§ **ABOUT THIS TASK**: Transcribe each entry. Change nothing.

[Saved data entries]
^^^^^^^^

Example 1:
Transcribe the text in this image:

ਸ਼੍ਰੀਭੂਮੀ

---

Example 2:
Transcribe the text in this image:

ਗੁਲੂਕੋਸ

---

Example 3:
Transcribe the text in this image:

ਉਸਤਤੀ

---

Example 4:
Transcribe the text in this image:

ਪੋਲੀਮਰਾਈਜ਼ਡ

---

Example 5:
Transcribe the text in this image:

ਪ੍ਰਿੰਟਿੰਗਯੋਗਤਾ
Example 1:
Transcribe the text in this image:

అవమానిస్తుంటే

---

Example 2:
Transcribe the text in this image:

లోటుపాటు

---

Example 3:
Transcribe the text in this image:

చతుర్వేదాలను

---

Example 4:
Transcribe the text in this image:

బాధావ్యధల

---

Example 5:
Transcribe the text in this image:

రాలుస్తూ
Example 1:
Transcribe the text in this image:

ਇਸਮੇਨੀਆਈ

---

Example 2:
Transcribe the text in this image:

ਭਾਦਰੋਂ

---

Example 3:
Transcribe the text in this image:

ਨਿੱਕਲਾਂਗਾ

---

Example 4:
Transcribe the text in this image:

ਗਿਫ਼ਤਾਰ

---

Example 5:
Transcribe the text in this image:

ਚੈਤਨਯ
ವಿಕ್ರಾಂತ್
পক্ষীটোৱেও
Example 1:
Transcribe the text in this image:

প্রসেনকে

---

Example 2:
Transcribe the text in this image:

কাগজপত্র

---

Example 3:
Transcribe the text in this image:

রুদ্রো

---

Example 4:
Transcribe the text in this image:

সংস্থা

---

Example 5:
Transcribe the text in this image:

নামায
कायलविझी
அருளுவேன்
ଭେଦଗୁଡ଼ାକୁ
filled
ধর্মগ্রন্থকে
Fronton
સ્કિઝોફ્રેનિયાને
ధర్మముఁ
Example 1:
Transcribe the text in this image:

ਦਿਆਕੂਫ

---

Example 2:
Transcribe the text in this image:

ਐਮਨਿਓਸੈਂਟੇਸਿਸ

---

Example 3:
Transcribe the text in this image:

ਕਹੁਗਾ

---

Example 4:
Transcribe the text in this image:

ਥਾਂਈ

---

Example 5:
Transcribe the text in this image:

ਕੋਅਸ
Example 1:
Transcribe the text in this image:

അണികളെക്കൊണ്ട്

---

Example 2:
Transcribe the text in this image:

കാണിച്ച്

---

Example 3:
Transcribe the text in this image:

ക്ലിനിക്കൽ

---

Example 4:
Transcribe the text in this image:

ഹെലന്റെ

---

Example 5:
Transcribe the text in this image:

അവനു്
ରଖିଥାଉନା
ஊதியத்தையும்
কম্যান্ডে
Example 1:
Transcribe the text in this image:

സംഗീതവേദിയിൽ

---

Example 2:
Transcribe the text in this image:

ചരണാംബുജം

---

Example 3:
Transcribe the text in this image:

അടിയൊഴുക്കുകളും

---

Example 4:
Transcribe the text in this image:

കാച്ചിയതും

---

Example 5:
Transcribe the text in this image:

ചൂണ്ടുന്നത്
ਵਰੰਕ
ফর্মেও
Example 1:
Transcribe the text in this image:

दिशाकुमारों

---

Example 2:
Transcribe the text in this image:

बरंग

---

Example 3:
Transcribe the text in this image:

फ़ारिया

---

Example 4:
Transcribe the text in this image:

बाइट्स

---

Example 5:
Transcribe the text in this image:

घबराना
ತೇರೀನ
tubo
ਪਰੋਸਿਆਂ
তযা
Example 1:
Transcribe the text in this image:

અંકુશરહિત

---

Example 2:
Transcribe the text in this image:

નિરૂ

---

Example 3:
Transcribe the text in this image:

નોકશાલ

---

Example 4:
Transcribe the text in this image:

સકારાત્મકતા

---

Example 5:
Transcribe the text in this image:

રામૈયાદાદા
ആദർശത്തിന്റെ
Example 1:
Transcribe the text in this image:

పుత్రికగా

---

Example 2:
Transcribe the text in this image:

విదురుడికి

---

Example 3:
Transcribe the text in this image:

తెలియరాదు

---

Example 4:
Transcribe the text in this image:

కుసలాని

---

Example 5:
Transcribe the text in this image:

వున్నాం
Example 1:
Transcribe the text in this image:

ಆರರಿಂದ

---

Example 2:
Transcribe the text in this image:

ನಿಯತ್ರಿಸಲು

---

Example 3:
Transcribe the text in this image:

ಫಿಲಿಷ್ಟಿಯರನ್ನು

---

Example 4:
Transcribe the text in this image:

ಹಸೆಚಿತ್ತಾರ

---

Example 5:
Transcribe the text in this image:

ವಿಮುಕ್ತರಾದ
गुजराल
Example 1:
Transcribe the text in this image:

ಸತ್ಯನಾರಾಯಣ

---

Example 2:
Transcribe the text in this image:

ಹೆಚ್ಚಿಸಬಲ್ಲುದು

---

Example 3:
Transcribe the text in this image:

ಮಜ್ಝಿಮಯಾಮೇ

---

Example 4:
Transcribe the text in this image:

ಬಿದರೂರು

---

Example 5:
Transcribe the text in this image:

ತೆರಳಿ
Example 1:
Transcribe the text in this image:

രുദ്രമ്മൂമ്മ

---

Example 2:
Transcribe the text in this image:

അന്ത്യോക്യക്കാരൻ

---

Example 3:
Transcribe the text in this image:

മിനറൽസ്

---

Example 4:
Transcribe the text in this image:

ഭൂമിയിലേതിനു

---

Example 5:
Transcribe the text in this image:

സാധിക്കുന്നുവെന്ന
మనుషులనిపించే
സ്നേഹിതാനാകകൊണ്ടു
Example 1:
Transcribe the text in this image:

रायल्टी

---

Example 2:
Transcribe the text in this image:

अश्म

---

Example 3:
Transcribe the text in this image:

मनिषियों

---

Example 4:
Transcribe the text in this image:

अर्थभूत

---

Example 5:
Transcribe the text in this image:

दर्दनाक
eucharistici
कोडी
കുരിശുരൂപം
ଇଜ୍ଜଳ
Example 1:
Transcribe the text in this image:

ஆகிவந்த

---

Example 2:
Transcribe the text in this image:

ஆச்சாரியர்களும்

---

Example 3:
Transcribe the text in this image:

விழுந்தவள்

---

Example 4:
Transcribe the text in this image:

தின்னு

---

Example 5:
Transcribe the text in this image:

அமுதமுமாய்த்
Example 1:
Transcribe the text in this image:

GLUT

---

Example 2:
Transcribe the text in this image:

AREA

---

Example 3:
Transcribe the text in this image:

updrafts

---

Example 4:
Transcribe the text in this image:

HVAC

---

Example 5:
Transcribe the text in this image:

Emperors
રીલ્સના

^^^^^^^^

§ **EXERCISE OUTPUT**:
Example 1:
Transcribe the text in this image:

ਸ਼੍ਰੀਭੂਮੀ

---

Example 2:
Transcribe the text in this image:

ਗੁਲੂਕੋਸ

---

Example 3:
Transcribe the text in this image:

ਉਸਤਤੀ

---

Example 4:
Transcribe the text in this image:

ਪੋਲੀਮਰਾਈਜ਼ਡ

---

Example 5:
Transcribe the text in this image:

ਪ੍ਰਿੰਟਿੰਗਯੋਗਤਾ
Example 1:
Transcribe the text in this image:

అవమానిస్తుంటే

---

Example 2:
Transcribe the text in this image:

లోటుపాటు

---

Example 3:
Transcribe the text in this image:

చతుర్వేదాలను

---

Example 4:
Transcribe the text in this image:

బాధావ్యధల

---

Example 5:
Transcribe the text in this image:

రాలుస్తూ
Example 1:
Transcribe the text in this image:

ਇਸਮੇਨੀਆਈ

---

Example 2:
Transcribe the text in this image:

ਭਾਦਰੋਂ

---

Example 3:
Transcribe the text in this image:

ਨਿੱਕਲਾਂਗਾ

---

Example 4:
Transcribe the text in this image:

ਗਿਫ਼ਤਾਰ

---

Example 5:
Transcribe the text in this image:

ਚੈਤਨਯ
ವಿಕ್ರಾಂತ್
পক্ষীটোৱেও
Example 1:
Transcribe the text in this image:

প্রসেনকে

---

Example 2:
Transcribe the text in this image:

কাগজপত্র

---

Example 3:
Transcribe the text in this image:

রুদ্রো

---

Example 4:
Transcribe the text in this image:

সংস্থা

---

Example 5:
Transcribe the text in this image:

নামায
कायलविझी
அருளுவேன்
ଭେଦଗୁଡ଼ାକୁ
filled
ধর্মগ্রন্থকে
Fronton
સ્કિઝોફ્રેનિયાને
ధర్మముఁ
Example 1:
Transcribe the text in this image:

ਦਿਆਕੂਫ

---

Example 2:
Transcribe the text in this image:

ਐਮਨਿਓਸੈਂਟੇਸਿਸ

---

Example 3:
Transcribe the text in this image:

ਕਹੁਗਾ

---

Example 4:
Transcribe the text in this image:

ਥਾਂਈ

---

Example 5:
Transcribe the text in this image:

ਕੋਅਸ
Example 1:
Transcribe the text in this image:

അണികളെക്കൊണ്ട്

---

Example 2:
Transcribe the text in this image:

കാണിച്ച്

---

Example 3:
Transcribe the text in this image:

ക്ലിനിക്കൽ

---

Example 4:
Transcribe the text in this image:

ഹെലന്റെ

---

Example 5:
Transcribe the text in this image:

അവനു്
ରଖିଥାଉନା
ஊதியத்தையும்
কম্যান্ডে
Example 1:
Transcribe the text in this image:

സംഗീതവേദിയിൽ

---

Example 2:
Transcribe the text in this image:

ചരണാംബുജം

---

Example 3:
Transcribe the text in this image:

അടിയൊഴുക്കുകളും

---

Example 4:
Transcribe the text in this image:

കാച്ചിയതും

---

Example 5:
Transcribe the text in this image:

ചൂണ്ടുന്നത്
ਵਰੰਕ
ফর্মেও
Example 1:
Transcribe the text in this image:

दिशाकुमारों

---

Example 2:
Transcribe the text in this image:

बरंग

---

Example 3:
Transcribe the text in this image:

फ़ारिया

---

Example 4:
Transcribe the text in this image:

बाइट्स

---

Example 5:
Transcribe the text in this image:

घबराना
ತೇರೀನ
tubo
ਪਰੋਸਿਆਂ
তযা
Example 1:
Transcribe the text in this image:

અંકુશરહિત

---

Example 2:
Transcribe the text in this image:

નિરૂ

---

Example 3:
Transcribe the text in this image:

નોકશાલ

---

Example 4:
Transcribe the text in this image:

સકારાત્મકતા

---

Example 5:
Transcribe the text in this image:

રામૈયાદાદા
ആദർശത്തിന്റെ
Example 1:
Transcribe the text in this image:

పుత్రికగా

---

Example 2:
Transcribe the text in this image:

విదురుడికి

---

Example 3:
Transcribe the text in this image:

తెలియరాదు

---

Example 4:
Transcribe the text in this image:

కుసలాని

---

Example 5:
Transcribe the text in this image:

వున్నాం
Example 1:
Transcribe the text in this image:

ಆರರಿಂದ

---

Example 2:
Transcribe the text in this image:

ನಿಯತ್ರಿಸಲು

---

Example 3:
Transcribe the text in this image:

ಫಿಲಿಷ್ಟಿಯರನ್ನು

---

Example 4:
Transcribe the text in this image:

ಹಸೆಚಿತ್ತಾರ

---

Example 5:
Transcribe the text in this image:

ವಿಮುಕ್ತರಾದ
गुजराल
Example 1:
Transcribe the text in this image:

ಸತ್ಯನಾರಾಯಣ

---

Example 2:
Transcribe the text in this image:

ಹೆಚ್ಚಿಸಬಲ್ಲುದು

---

Example 3:
Transcribe the text in this image:

ಮಜ್ಝಿಮಯಾಮೇ

---

Example 4:
Transcribe the text in this image:

ಬಿದರೂರು

---

Example 5:
Transcribe the text in this image:

ತೆರಳಿ
Example 1:
Transcribe the text in this image:

രുദ്രമ്മൂമ്മ

---

Example 2:
Transcribe the text in this image:

അന്ത്യോക്യക്കാരൻ

---

Example 3:
Transcribe the text in this image:

മിനറൽസ്

---

Example 4:
Transcribe the text in this image:

ഭൂമിയിലേതിനു

---

Example 5:
Transcribe the text in this image:

സാധിക്കുന്നുവെന്ന
మనుషులనిపించే
സ്നേഹിതാനാകകൊണ്ടു
Example 1:
Transcribe the text in this image:

रायल्टी

---

Example 2:
Transcribe the text in this image:

अश्म

---

Example 3:
Transcribe the text in this image:

मनिषियों

---

Example 4:
Transcribe the text in this image:

अर्थभूत

---

Example 5:
Transcribe the text in this image:

दर्दनाक
eucharistici
कोडी
കുരിശുരൂപം
ଇଜ୍ଜଳ
Example 1:
Transcribe the text in this image:

ஆகிவந்த

---

Example 2:
Transcribe the text in this image:

ஆச்சாரியர்களும்

---

Example 3:
Transcribe the text in this image:

விழுந்தவள்

---

Example 4:
Transcribe the text in this image:

தின்னு

---

Example 5:
Transcribe the text in this image:

அமுதமுமாய்த்
Example 1:
Transcribe the text in this image:

GLUT

---

Example 2:
Transcribe the text in this image:

AREA

---

Example 3:
Transcribe the text in this image:

updrafts

---

Example 4:
Transcribe the text in this image:

HVAC

---

Example 5:
Transcribe the text in this image:

Emperors
રીલ્સના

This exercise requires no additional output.